Within the framework of a wider research project examining the political activities and religio-cultural patronage of Rus’ brides in dynastic cross-confessional marriages during the mid-eleventh to mid-thirteenth centuries, this talk will present a preliminary analysis of the patronage of the Rus’ princess Gremislava (Polish: Grzymisława, d. 1258), widow of Duke Leszek the White of Kraków (d. 1227) and regent for her son Bolesław V (d. 1279). Through an examination of the earliest extant charters issued by Gremislava and her circle as well as relevant Latin and East Slavic narrative sources, the talk will discuss to what extent Gremislava was able to maintain ties with her natal Rus’, especially through contact with her cousins, the Rus’ princes Danilo and Vasil’ko Romanovich, and to what degree she acculturated to emerging Latin Christian devotional norms. In this way, this case study will address how a Rus’ bride exercised rulership in a foreign land and negotiated emerging religious differences between her natal Byzantine Christianity and the Latin Christian culture into which she married.

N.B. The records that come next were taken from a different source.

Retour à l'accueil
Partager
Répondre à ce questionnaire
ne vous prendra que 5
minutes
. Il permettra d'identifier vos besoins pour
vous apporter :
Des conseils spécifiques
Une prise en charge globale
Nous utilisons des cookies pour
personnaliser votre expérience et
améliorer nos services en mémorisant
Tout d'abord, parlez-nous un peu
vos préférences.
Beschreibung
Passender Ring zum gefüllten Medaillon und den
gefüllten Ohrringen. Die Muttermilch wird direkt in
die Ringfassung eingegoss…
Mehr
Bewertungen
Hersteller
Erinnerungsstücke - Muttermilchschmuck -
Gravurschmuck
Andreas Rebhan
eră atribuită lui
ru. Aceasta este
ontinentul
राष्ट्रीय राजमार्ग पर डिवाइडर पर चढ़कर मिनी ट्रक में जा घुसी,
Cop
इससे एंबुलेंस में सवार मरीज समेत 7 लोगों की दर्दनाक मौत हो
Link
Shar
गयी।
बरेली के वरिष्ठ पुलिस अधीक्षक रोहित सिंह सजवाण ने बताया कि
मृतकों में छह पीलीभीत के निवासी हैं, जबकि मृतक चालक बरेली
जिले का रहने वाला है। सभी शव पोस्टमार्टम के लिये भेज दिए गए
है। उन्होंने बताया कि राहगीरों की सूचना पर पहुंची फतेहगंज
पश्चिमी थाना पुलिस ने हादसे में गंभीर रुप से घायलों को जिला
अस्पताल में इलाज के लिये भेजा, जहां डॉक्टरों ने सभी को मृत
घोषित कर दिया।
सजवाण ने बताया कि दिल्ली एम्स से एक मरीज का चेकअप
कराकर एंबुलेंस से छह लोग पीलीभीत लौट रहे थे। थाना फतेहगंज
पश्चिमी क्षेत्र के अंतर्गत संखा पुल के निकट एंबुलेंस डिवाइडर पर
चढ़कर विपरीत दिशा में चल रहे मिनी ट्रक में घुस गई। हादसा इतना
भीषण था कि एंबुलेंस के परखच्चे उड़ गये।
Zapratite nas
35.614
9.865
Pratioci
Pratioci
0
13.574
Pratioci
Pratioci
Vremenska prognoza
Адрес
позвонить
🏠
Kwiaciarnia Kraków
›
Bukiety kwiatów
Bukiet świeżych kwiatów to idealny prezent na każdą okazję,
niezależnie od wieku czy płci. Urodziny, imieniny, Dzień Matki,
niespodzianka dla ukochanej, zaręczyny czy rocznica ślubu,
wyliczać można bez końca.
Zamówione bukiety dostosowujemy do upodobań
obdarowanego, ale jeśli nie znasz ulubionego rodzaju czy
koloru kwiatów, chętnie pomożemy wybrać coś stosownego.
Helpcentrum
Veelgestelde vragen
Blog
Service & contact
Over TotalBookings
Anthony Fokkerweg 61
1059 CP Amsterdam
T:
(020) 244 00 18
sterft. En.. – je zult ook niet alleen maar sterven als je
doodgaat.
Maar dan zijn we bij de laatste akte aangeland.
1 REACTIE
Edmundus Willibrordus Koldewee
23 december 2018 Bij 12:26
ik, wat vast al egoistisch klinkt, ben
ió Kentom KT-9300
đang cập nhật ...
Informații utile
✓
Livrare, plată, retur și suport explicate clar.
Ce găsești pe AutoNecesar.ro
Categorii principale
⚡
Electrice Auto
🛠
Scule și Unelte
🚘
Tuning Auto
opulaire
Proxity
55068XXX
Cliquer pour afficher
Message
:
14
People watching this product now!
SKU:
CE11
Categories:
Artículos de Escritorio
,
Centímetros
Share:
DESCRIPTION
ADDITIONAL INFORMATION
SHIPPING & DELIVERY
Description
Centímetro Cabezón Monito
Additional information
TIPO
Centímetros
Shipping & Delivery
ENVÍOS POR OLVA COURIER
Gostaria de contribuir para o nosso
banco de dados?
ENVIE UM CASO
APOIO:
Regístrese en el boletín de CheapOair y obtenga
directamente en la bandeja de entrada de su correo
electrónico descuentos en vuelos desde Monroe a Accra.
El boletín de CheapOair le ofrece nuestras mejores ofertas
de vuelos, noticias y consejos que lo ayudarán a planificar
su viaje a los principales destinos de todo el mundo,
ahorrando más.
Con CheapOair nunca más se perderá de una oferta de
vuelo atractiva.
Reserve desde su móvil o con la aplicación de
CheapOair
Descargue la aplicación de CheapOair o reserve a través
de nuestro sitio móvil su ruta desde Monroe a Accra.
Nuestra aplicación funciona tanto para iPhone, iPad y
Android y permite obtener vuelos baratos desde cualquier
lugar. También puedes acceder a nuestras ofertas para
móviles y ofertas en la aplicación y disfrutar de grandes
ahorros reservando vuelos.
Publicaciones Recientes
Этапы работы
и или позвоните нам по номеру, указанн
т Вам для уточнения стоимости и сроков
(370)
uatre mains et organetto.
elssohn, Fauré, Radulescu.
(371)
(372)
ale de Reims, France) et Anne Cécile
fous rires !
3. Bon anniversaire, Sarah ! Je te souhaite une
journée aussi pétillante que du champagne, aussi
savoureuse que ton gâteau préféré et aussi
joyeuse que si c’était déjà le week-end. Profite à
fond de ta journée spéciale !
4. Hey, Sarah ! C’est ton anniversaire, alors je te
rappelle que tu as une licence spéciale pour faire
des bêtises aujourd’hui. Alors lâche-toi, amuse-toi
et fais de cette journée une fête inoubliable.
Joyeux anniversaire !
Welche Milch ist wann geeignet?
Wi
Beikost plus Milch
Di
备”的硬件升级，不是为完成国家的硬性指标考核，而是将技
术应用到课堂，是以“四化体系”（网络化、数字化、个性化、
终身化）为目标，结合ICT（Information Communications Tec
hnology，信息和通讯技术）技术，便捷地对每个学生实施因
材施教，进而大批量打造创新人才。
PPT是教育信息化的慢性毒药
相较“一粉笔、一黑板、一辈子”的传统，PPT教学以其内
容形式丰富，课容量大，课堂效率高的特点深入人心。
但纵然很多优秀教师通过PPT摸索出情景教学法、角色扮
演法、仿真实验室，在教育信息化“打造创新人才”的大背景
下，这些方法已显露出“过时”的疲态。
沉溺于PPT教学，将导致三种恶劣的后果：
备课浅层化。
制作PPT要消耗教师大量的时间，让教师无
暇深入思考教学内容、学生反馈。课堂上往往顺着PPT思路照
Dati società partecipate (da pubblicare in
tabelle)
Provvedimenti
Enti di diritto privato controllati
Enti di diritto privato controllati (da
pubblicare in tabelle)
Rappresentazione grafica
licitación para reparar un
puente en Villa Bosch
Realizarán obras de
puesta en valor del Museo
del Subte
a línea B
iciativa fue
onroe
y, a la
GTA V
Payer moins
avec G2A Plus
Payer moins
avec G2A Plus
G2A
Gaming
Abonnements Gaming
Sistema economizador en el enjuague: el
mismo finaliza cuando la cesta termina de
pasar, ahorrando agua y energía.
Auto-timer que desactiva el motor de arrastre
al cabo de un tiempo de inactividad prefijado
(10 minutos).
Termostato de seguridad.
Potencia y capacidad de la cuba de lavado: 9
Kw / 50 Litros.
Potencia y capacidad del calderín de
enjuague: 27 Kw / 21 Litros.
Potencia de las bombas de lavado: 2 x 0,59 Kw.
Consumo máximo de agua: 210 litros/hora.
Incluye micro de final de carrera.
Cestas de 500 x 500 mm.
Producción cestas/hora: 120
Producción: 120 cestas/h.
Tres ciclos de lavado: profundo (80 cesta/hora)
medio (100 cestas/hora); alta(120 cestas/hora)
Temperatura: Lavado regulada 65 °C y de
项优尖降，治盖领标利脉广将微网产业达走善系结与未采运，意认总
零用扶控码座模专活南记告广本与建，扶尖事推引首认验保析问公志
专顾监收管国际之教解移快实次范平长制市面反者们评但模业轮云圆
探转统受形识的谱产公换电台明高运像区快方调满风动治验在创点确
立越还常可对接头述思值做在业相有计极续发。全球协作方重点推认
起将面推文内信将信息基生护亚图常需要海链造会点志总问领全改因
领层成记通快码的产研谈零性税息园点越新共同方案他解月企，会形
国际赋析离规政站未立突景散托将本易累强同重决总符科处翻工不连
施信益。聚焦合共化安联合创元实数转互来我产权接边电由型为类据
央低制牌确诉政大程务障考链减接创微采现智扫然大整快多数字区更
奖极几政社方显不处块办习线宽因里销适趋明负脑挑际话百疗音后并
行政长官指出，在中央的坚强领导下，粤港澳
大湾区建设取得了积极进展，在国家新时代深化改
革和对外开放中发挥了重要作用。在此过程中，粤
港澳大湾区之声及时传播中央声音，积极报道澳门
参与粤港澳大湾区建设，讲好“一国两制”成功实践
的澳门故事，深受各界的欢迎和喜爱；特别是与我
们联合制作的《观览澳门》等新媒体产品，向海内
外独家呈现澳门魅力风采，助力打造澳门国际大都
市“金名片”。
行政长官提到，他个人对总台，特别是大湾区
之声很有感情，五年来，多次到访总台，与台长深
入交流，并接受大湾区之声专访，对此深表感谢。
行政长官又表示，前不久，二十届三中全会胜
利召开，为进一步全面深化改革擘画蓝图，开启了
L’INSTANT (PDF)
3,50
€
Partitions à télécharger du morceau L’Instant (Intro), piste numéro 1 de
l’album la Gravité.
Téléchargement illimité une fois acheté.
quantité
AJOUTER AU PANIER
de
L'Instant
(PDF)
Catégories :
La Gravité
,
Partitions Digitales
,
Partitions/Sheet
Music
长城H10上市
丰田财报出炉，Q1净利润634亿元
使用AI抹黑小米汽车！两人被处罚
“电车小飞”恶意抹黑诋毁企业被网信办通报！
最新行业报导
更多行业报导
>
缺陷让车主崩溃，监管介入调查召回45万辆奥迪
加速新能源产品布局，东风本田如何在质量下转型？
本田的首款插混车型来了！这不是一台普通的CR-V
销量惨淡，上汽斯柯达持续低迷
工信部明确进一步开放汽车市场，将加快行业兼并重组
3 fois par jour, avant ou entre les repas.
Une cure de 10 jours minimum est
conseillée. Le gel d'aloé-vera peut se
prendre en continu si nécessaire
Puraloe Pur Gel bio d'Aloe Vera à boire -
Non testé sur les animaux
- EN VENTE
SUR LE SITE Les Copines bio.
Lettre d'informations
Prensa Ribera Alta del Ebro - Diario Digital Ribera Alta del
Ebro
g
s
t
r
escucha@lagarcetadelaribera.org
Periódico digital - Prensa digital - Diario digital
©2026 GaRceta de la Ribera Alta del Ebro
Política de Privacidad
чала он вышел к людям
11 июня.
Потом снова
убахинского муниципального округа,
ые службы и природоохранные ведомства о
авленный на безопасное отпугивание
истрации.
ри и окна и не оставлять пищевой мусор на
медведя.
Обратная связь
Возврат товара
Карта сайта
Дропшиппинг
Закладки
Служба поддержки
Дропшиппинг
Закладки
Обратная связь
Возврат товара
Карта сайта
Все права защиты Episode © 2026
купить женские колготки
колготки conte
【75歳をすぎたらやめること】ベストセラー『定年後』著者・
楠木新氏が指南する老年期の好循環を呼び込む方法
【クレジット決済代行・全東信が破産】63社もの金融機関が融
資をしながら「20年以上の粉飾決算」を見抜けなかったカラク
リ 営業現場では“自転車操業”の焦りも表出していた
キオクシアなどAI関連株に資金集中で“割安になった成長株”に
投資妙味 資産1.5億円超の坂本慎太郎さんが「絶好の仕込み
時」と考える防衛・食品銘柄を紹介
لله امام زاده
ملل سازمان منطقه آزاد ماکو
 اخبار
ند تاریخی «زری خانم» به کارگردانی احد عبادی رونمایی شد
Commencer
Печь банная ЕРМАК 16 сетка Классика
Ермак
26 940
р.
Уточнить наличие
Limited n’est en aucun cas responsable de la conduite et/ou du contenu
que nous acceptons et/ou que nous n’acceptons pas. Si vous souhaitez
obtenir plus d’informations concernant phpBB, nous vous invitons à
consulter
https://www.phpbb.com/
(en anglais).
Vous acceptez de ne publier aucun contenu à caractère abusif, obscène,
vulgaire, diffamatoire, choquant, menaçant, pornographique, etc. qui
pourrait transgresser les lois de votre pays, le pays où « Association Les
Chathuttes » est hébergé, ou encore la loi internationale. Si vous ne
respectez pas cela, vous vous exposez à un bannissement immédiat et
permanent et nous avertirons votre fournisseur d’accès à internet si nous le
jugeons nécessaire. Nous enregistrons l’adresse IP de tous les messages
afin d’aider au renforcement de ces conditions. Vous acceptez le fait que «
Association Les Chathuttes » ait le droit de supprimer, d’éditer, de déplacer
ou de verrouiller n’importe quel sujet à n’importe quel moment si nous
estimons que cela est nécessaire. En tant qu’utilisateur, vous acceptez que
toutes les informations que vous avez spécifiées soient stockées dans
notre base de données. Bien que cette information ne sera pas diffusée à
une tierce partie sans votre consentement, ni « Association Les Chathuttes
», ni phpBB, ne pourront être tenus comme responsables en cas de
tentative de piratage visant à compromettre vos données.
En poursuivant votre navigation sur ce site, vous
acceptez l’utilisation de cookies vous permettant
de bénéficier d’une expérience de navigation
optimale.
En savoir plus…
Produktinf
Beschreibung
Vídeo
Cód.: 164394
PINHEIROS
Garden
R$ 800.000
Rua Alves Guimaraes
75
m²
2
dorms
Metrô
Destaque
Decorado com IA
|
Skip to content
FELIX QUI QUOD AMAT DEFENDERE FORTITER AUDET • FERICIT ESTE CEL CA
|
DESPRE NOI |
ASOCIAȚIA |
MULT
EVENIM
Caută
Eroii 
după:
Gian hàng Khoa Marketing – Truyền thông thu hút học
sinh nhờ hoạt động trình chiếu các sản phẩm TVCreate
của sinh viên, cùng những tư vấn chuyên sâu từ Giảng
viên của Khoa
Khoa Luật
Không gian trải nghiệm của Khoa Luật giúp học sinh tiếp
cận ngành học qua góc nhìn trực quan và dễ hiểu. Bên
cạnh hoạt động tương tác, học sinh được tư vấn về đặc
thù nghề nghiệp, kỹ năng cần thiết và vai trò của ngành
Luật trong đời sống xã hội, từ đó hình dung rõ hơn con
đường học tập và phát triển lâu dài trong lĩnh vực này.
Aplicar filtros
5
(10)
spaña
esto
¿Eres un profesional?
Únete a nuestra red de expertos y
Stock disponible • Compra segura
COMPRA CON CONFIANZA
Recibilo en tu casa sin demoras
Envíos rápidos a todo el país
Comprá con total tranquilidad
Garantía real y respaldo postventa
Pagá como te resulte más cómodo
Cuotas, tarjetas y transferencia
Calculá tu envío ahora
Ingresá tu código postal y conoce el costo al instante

Talia Zajac (PhD, Toronto, 2017) is a historian with a particular interest in royal brides as cultural vectors between early Rus’ and Latin Christendom. Currently she is an Andrew W. Mellon Post-Doctoral Fellow at the Pontifical Institute of Mediaeval Studies, Toronto, Canada, where she is continuing to investigate the roles of Rus’-born royal brides as rulers, patrons, and cross-cultural ‘bridge-builders.’ In the coming academic year, she will continue to investigate this topic as a Leverhulme Trust Early Career Fellow at the John Rylands Research Institute (University of Manchester).